Document source
Pour que l’allaitement se poursuive au mieux, la nounou (ou toute personne qui garde le bébé) peut mettre en place quelques astuces. Ainsi, surtout dans les premiers mois, il arrive que les bébés qui ont découvert les biberons se désintéressent du sein. Pour éviter cela, il est possible de les nourrir au gobelet ou à la tasse à bec souple, dès le plus jeune âge. Autre solution : tenir l’enfant le buste assez droit, afin que le biberon soit à l’horizontale et qu’il stimule lui-même l’arrivée du lait dans sa bouche(1). Enfin, certains bébés ne boivent pas beaucoup quand ils sont gardés et se rattrapent quand ils retrouvent leur mère. il est donc inutile de se focaliser sur les quantités prises dans la journée si le bébé boude ce qu’on lui propose. les indicateurs habituels (plusieurs couches lourdes d’urine par jour, prise de poids selon la courbe OMS) suffisent à évaluer si le bébé reçoit un apport alimentaire suffisant.
→ Poursuivre l’allaitement à la demande quand on est avec son bébé.

Consigne 1
Quels récipients servant à nourrir le bébé le texte sur l'allaitement mentionne-t-il ? Donnez-les tous.
Consigne 2
Réécrivez sous forme de liste à puces, plus courte, le paragraphe du texte sur l'allaitement qui commence par « Pour que l'allaitement se poursuive au mieux », en gardant ses informations principales.
Consigne 3
Rédigez la suite du texte sur l'allaitement, à partir de l'endroit où il s'arrête.

Liste des données
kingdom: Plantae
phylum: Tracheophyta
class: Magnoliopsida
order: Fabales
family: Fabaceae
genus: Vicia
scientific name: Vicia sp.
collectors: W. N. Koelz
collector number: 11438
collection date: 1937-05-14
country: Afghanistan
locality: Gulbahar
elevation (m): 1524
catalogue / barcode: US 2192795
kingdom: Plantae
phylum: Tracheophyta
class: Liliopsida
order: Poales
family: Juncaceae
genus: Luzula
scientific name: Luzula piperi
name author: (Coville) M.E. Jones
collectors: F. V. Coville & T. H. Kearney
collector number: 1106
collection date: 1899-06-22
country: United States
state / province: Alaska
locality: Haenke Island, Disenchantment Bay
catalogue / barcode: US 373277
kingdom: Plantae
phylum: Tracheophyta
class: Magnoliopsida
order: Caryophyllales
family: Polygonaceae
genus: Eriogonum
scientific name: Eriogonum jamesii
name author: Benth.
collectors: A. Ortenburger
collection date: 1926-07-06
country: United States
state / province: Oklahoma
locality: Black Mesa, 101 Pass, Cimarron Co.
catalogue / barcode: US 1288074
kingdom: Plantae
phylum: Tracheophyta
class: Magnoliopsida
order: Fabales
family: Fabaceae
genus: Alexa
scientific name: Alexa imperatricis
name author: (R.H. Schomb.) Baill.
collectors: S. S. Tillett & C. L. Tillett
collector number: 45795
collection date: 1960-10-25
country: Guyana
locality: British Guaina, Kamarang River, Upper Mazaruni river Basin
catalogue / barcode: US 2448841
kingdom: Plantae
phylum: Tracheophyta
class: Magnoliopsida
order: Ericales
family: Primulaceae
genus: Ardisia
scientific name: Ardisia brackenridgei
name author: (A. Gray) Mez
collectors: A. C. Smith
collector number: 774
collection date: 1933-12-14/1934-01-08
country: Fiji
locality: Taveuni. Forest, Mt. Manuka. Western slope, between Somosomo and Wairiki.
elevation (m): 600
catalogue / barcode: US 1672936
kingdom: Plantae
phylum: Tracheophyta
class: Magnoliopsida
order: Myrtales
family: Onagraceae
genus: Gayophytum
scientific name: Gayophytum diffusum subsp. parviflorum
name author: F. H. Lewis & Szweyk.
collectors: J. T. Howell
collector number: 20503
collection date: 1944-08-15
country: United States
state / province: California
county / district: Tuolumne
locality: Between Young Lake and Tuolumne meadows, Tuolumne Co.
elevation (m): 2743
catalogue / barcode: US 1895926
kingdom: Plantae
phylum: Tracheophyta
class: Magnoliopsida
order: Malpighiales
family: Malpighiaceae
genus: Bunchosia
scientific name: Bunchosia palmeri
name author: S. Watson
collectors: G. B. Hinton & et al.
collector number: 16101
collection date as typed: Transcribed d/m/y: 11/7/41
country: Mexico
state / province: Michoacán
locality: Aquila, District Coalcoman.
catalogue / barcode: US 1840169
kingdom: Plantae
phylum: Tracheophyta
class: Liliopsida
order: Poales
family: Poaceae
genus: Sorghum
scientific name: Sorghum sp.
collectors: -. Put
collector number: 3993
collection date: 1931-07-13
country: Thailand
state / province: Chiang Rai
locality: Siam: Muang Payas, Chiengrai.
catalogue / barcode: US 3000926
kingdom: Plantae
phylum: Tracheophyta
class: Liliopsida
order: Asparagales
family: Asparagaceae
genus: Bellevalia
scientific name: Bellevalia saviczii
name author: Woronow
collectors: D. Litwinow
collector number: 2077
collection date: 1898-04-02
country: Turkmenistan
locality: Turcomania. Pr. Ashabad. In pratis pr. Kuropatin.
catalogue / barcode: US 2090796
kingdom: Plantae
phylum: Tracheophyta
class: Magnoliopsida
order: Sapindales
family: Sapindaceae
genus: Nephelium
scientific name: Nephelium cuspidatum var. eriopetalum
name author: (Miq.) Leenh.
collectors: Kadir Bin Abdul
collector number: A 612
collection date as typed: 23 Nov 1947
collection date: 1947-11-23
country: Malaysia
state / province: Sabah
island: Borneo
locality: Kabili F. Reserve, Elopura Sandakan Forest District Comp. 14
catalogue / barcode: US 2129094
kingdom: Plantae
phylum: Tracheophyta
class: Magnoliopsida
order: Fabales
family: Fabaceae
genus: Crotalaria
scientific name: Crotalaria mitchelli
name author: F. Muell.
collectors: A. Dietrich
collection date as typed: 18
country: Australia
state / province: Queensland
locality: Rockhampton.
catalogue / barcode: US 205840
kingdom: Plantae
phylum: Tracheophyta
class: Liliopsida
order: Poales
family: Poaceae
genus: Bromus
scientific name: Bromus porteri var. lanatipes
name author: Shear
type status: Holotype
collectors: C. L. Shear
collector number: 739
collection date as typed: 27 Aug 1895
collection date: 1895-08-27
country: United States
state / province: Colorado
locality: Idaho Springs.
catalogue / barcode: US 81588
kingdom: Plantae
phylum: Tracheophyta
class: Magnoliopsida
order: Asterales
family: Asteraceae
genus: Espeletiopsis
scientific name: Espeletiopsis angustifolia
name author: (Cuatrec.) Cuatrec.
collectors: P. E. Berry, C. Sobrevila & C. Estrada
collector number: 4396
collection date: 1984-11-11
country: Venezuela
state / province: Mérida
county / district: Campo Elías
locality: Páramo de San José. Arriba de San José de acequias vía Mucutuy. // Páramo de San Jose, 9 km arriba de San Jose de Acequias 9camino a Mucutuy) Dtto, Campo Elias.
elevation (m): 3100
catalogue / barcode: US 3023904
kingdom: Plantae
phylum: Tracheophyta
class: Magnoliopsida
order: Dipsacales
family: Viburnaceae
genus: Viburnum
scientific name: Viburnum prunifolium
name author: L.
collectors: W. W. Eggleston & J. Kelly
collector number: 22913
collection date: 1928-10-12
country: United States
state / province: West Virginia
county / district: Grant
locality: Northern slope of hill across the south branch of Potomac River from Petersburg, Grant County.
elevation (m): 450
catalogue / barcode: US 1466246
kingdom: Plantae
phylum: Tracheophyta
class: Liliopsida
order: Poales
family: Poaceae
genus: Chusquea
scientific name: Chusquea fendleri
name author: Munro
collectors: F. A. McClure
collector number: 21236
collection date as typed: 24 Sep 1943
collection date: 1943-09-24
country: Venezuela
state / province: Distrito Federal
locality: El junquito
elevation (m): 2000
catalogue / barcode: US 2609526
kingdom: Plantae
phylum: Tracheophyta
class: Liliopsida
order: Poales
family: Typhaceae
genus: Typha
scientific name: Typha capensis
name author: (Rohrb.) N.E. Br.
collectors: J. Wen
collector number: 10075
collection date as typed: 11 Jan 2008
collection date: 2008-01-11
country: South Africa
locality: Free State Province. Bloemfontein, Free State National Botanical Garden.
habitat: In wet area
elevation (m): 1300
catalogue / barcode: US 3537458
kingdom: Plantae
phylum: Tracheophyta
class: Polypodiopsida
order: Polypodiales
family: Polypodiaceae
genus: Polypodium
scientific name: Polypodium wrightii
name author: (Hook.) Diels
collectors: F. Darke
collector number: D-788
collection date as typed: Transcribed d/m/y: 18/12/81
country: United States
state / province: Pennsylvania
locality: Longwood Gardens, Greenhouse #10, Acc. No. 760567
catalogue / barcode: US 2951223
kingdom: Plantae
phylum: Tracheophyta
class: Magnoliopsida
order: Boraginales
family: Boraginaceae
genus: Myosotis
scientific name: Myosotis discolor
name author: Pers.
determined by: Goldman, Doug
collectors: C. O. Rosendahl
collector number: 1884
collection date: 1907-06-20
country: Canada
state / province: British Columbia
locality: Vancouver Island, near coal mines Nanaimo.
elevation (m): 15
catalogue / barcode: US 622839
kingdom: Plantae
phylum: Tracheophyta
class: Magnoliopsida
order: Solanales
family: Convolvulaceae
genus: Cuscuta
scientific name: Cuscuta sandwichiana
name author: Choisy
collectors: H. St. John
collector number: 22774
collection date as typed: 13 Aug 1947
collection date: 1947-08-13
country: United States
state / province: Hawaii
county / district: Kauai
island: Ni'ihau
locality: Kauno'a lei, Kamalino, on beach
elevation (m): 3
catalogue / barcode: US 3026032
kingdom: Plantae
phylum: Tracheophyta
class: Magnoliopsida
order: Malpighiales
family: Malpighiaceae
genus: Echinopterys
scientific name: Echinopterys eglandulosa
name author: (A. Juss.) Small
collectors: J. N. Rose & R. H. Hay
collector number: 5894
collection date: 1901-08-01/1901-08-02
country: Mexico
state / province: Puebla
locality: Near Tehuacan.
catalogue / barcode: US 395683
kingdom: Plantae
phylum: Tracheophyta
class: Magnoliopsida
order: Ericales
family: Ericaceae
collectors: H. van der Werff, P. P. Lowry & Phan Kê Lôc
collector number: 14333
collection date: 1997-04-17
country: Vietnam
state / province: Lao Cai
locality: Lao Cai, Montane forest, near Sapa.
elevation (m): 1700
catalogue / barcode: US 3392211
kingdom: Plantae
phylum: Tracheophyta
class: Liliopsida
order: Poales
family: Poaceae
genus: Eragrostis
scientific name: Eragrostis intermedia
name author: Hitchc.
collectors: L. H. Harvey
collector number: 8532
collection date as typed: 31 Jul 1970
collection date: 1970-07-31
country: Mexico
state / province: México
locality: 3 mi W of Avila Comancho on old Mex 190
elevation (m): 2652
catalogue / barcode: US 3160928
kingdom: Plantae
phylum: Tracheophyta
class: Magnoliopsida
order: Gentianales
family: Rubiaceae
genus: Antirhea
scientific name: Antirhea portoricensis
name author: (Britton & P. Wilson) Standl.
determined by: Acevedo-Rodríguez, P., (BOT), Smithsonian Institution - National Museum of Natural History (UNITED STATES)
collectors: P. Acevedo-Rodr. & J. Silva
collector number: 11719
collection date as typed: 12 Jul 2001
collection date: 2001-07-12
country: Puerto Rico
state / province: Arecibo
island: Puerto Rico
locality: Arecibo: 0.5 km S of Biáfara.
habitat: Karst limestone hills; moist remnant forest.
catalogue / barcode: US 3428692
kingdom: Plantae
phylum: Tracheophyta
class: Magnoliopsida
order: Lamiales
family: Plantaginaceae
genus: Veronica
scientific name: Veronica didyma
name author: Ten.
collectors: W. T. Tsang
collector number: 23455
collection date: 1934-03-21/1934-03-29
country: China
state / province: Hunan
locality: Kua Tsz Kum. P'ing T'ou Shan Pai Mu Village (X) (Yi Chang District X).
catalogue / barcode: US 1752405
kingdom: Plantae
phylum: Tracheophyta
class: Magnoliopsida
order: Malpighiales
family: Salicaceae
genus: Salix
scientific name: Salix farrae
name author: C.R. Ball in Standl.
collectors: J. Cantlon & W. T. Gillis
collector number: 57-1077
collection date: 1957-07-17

Réponse attendue 1
- Le biberon
- Le gobelet
- La tasse à bec souple

Réponse attendue 2
- La nounou, ou toute personne qui garde le bébé, peut appliquer quelques astuces pour aider l'allaitement à se poursuivre.
- Surtout dans les premiers mois, un bébé qui a découvert le biberon peut se désintéresser du sein. Le nourrir au gobelet ou à la tasse à bec souple dès le plus jeune âge permet de l'éviter.
- Autre solution : tenir l'enfant le buste assez droit, biberon à l'horizontale, pour qu'il stimule lui-même l'arrivée du lait.
- Certains bébés boivent peu pendant la garde et se rattrapent auprès de leur mère. Il est donc inutile de se focaliser sur les quantités prises dans la journée.
- Les indicateurs habituels suffisent à vérifier que l'apport est suffisant : plusieurs couches lourdes d'urine par jour et une prise de poids conforme à la courbe OMS.

Réponse attendue 3
→ Tirer son lait si c’est possible, et le conserver dans un frigo, sur une clayette propre. Prévoir une glacière pour le transport jusqu’au domicile. en cas de sensation d’engorgement, on peut aussi exprimer un peu de lait manuellement pour éviter qu’un canal lactifère se bouche(1).
→ Demander à son médecin ou sa sage-femme une prescription pour un tire-lait électrique double-pompe pour toute la durée de l’allaitement.
→ Conserver une bonne hygiène de vie, en mangeant sainement et en buvant à sa soif. À part l’alcool, rien n’est interdit pendant l’allaitement : on peut même avaler jusqu’à trois tasses de café par jour.
→ Échanger avec d’autres mères qui ont continué à allaiter après leur reprise, via des associations ou des forums, pour s’enrichir de leur expérience.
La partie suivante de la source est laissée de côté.